Geo-education – CS 1

Glacial Processes project work

a case study provided by Fforest Fawr UNESCO Global Geopark, Wales (UK)

As Education Officers with the BBNPA, we regularly work with students of all ages. From Teddy Bears’ Picnics for four-year-olds, up to Degree level, we tell ‘stories’ about the ecology, geology, geography, culture and history of the Brecon Beacons National Park, and the Fforest Fawr Geopark. Two years ago, a Geography teacher from a local school brought a class of 14-year olds to study tourism within the National Park. As we wound up the session I asked her what else we, as Education Officers, could do to help her staff and pupils. She talked of the new Welsh Joint Education Committee WJEC (www.wjec.co.uk) Geography post-15 year “AS-Level” course. Students must carry out fieldwork in either a coastal location or a glaciated landscape for their ‘Changing Landscapes’ module.

In Fforest Fawr, we are rather short on wave-cut platforms and stacks, but considerably richer in cirques and U-shaped valleys.
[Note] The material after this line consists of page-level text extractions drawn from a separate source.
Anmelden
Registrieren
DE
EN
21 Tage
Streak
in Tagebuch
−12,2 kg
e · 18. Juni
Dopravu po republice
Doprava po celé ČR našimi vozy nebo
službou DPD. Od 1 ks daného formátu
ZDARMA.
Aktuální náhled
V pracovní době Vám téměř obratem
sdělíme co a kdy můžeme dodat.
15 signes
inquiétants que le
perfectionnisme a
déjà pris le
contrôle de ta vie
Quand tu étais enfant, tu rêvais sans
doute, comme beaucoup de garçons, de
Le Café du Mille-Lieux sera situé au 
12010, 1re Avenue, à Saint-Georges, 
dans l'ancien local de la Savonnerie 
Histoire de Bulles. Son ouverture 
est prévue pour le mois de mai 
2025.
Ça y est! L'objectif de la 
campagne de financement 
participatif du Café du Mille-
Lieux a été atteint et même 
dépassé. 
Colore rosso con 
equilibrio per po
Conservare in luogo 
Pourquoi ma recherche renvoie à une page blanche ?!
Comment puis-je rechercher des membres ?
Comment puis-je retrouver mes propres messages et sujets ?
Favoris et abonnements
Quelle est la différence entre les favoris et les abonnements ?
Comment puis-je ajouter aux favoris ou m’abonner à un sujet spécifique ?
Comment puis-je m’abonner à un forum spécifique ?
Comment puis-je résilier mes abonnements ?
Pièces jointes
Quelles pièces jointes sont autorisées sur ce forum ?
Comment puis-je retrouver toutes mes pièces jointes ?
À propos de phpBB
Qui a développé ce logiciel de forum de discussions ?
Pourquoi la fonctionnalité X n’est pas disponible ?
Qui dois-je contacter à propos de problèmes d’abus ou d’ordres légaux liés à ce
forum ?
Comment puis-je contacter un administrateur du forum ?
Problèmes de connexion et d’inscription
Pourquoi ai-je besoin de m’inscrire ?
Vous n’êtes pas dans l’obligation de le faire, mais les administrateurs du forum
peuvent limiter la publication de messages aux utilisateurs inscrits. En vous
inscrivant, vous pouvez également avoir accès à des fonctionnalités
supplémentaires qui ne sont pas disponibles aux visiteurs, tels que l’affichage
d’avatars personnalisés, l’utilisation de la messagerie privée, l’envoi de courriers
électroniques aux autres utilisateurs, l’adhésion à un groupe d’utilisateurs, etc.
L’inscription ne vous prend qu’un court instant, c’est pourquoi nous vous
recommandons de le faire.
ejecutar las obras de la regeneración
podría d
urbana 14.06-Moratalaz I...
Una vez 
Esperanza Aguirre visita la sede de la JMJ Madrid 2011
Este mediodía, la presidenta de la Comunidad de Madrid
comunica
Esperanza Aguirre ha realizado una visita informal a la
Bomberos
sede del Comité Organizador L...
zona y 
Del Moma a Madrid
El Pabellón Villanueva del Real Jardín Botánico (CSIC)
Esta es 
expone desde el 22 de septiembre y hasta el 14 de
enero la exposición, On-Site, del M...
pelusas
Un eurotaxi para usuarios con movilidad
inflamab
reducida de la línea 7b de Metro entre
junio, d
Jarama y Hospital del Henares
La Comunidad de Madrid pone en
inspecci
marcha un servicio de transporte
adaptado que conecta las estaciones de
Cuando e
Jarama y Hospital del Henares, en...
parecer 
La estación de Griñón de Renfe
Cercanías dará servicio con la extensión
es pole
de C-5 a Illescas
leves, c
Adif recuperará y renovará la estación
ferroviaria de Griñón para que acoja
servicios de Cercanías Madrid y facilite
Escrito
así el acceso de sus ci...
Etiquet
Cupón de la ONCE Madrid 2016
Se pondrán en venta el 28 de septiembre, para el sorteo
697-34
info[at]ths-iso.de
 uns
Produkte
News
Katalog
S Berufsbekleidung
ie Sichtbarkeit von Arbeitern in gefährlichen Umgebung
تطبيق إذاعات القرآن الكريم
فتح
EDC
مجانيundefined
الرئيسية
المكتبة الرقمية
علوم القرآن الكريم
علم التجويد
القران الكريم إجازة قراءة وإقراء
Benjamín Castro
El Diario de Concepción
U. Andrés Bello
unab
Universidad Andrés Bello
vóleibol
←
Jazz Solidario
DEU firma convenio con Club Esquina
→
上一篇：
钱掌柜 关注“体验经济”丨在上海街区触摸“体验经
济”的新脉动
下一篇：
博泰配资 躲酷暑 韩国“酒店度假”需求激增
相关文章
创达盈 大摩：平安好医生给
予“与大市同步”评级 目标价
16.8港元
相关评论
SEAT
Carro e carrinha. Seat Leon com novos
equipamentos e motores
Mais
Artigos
Conversations with the Geopark Development Officer, provided a way forward. His scientific input was allied with our educational knowledge as we put together a day of fieldwork which we believed would fulfil the WJEC course requirements. He collected, collated and prepared course materials, LIDAR imagery and so on and identified useful sites. Education officers tweaked these to fulfil the course requirements.
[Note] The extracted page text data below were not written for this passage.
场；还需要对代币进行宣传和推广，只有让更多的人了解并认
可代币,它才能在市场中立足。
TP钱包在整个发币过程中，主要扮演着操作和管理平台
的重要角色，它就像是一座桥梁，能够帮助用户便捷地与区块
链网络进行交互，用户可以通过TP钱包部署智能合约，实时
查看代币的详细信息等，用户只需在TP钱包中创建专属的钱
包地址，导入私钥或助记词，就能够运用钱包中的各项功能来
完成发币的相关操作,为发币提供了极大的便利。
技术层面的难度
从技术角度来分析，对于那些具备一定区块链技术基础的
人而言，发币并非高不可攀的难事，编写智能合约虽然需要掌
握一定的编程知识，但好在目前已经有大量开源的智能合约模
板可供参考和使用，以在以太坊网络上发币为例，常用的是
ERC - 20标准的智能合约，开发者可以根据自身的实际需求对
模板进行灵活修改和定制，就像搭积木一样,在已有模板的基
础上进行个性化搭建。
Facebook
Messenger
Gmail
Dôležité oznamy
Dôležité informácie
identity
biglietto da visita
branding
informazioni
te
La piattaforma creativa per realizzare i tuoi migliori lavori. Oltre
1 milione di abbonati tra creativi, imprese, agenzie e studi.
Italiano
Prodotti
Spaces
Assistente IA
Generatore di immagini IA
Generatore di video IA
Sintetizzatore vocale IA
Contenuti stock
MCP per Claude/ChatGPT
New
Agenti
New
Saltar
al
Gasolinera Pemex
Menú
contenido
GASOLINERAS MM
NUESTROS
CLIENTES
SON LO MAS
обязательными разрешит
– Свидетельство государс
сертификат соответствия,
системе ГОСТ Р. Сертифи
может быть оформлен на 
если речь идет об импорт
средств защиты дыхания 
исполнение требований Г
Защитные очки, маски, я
Once the day was planned, the Geopark development officer led the first day’s fieldwork and was to continue to offer as other student groups visited. Inquiries from other schools were indeed coming in, and so in that first year several groups of young people and their teachers came to study sites such as Fan Bwlch Chwyth and Penwyllt. Teachers and students were happy (if sometimes a touch damp after their time outside). We were told that their time in the Geopark had provided the experiences that they needed to fulfil their coursework requirements.

However, we all wondered how their examinations would go. Would the WJEC examiners concur? Had our support paid off? The WJEC answered that question by contacting us. The students who had worked with us had done well. Could we now also lead a training course for teachers, to share our good practice? The result was a training day and led teachers and WJEC staff out on site visits.
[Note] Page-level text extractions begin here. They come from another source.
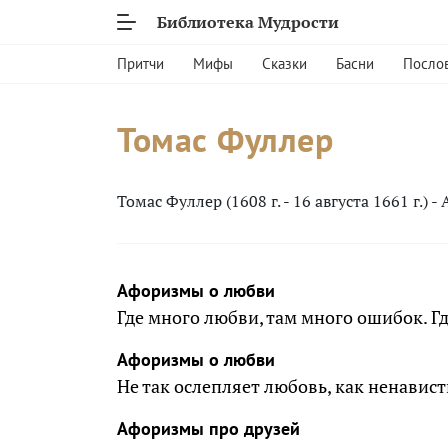
Библиотека Мудрости
Притчи
Мифы
Сказки
Басни
Посло
Томас Фуллер
Томас Фуллер (1608 г. - 16 августа 1661 г.)
Афоризмы о любви
Где много любви, там много ошибок. Гд
Афоризмы о любви
Не так ослепляет любовь, как ненавист
Афоризмы про друзей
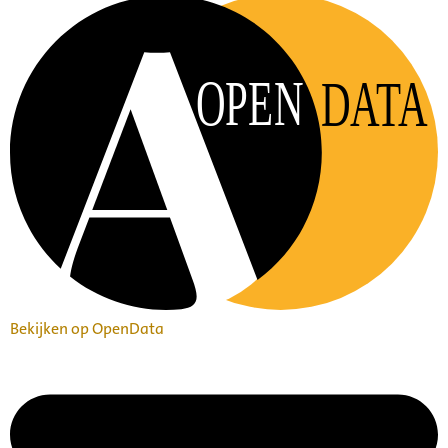
OPEN
DATA
Bekijken op OpenData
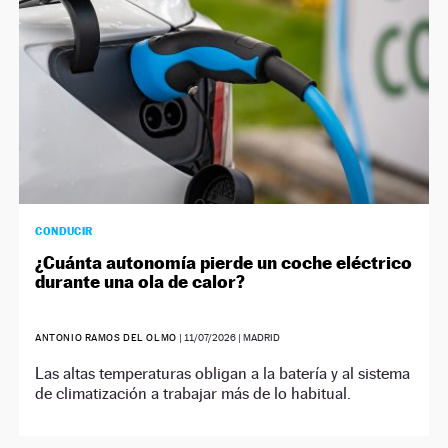
CONDUCIR
¿Cuánta autonomía pierde un coche eléctrico
durante una ola de calor?
ANTONIO RAMOS DEL OLMO
|
11/07/2026
| MADRID
Las altas temperaturas obligan a la batería y al sistema
de climatización a trabajar más de lo habitual.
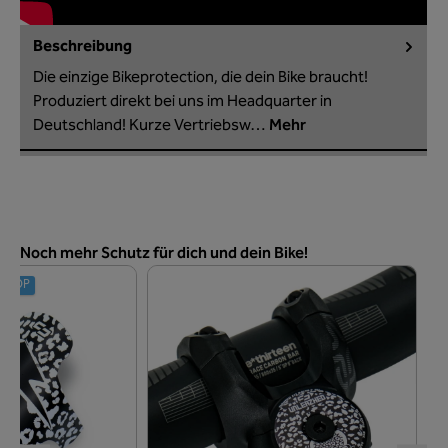
Beschreibung
Die einzige Bikeprotection, die dein Bike braucht!
Produziert direkt bei uns im Headquarter in
Deutschland! Kurze Vertriebsw…
Mehr
Produktgalerie überspringen
Noch mehr Schutz für dich und dein Bike!
 SHOP
T
S
1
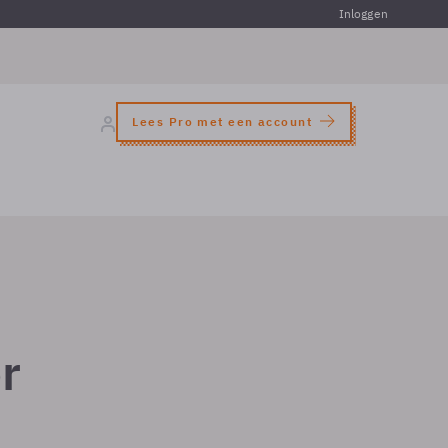
Inloggen
Lees Pro met een account
r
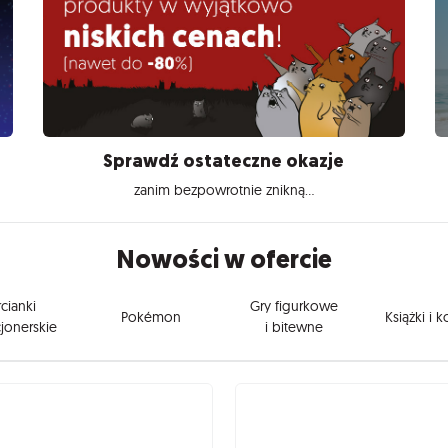
Sprawdź ostateczne okazje
zanim bezpowrotnie znikną...
Nowości w ofercie
cianki
Gry figurkowe
Pokémon
Książki i 
jonerskie
i bitewne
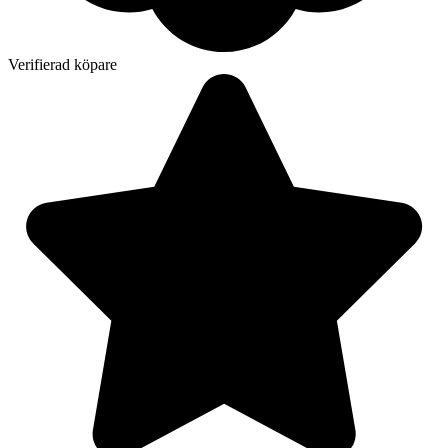
Verifierad köpare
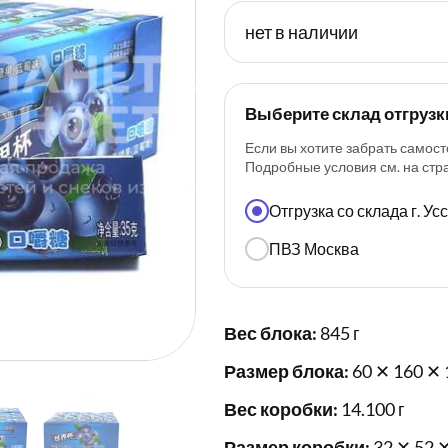
нет в наличии
Выберите склад отгрузк
Если вы хотите забрать самост
Подробные условия см. на ст
Отгрузка со склада г. У
ПВЗ Москва
Вес блока:
845 г
Размер блока:
60 ✕ 160 ✕ 
Вес коробки:
14.100 г
Размер коробки:
32 ✕ 52 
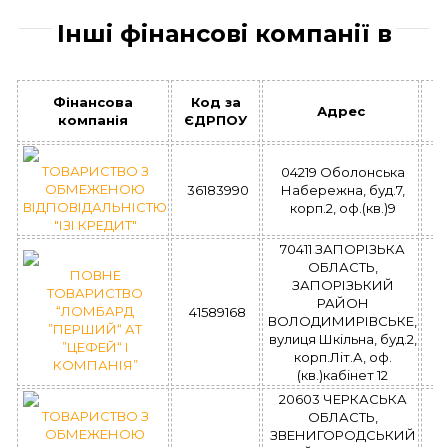
Інші фінансові компанії в
Фінансова
Код за
Адрес
З
компанія
ЄДРПОУ
ТОВАРИСТВО З
04219 Оболонська
ОБМЕЖЕНОЮ
36183990
Набережна, буд.7,
ВІДПОВІДАЛЬНІСТЮ
корп.2, оф.(кв.)9
"ІЗІ КРЕДИТ"
70411 ЗАПОРІЗЬКА
ОБЛАСТЬ,
ПОВНЕ
ЗАПОРІЗЬКИЙ
ТОВАРИСТВО
РАЙОН
“ЛОМБАРД
41589168
ВОЛОДИМИРІВСЬКЕ,
”ПЕРШИЙ“ АТ
вулиця Шкільна, буд.2,
”ЦЕФЕЙ“ І
корп.Літ.А, оф.
КОМПАНІЯ”
(кв.)кабінет 12
20603 ЧЕРКАСЬКА
ТОВАРИСТВО З
ОБЛАСТЬ,
ОБМЕЖЕНОЮ
ЗВЕНИГОРОДСЬКИЙ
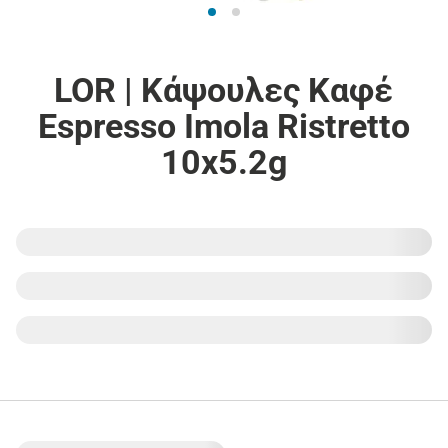
LOR | Κάψουλες Καφέ
Espresso Imola Ristretto
10x5.2g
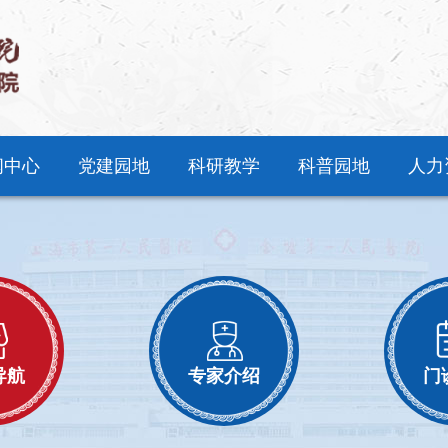
闻中心
党建园地
科研教学
科普园地
人力
导航
专家介绍
门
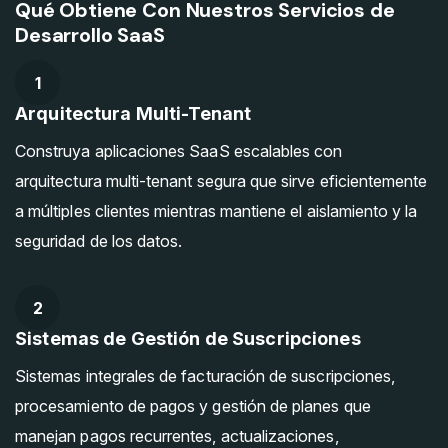
Qué Obtiene Con Nuestros Servicios de
Desarrollo SaaS
1
Arquitectura Multi-Tenant
Construya aplicaciones SaaS escalables con
arquitectura multi-tenant segura que sirve eficientemente
a múltiples clientes mientras mantiene el aislamiento y la
seguridad de los datos.
2
Sistemas de Gestión de Suscripciones
Sistemas integrales de facturación de suscripciones,
procesamiento de pagos y gestión de planes que
manejan pagos recurrentes, actualizaciones,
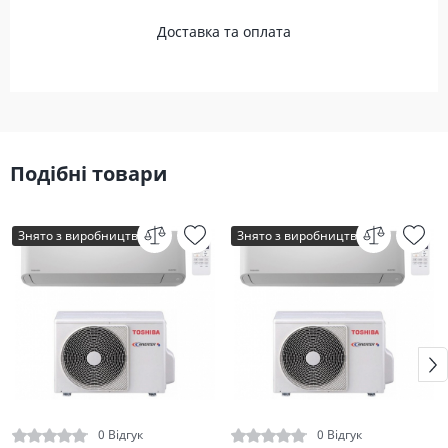
Доставка та оплата
Подібні товари
Знято з виробництва
Знято з виробництва
0 Відгук
0 Відгук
As a result, the AS Level Fieldwork courses have been judged a success:

  • a number of young people have experienced well-chosen glaciated landscapes within the Geopark for the first time, with first-class interpretation provided by the Geopark development officer and our Education team
  • academic results were above average
  • teachers felt secure in coming to us as experienced leaders of courses in the outdoors

Most importantly of all, perhaps, quite a few of the students who have visited for fieldwork us have told us that they want to come back, wander and walk and enjoy the Geopark when their exams are over.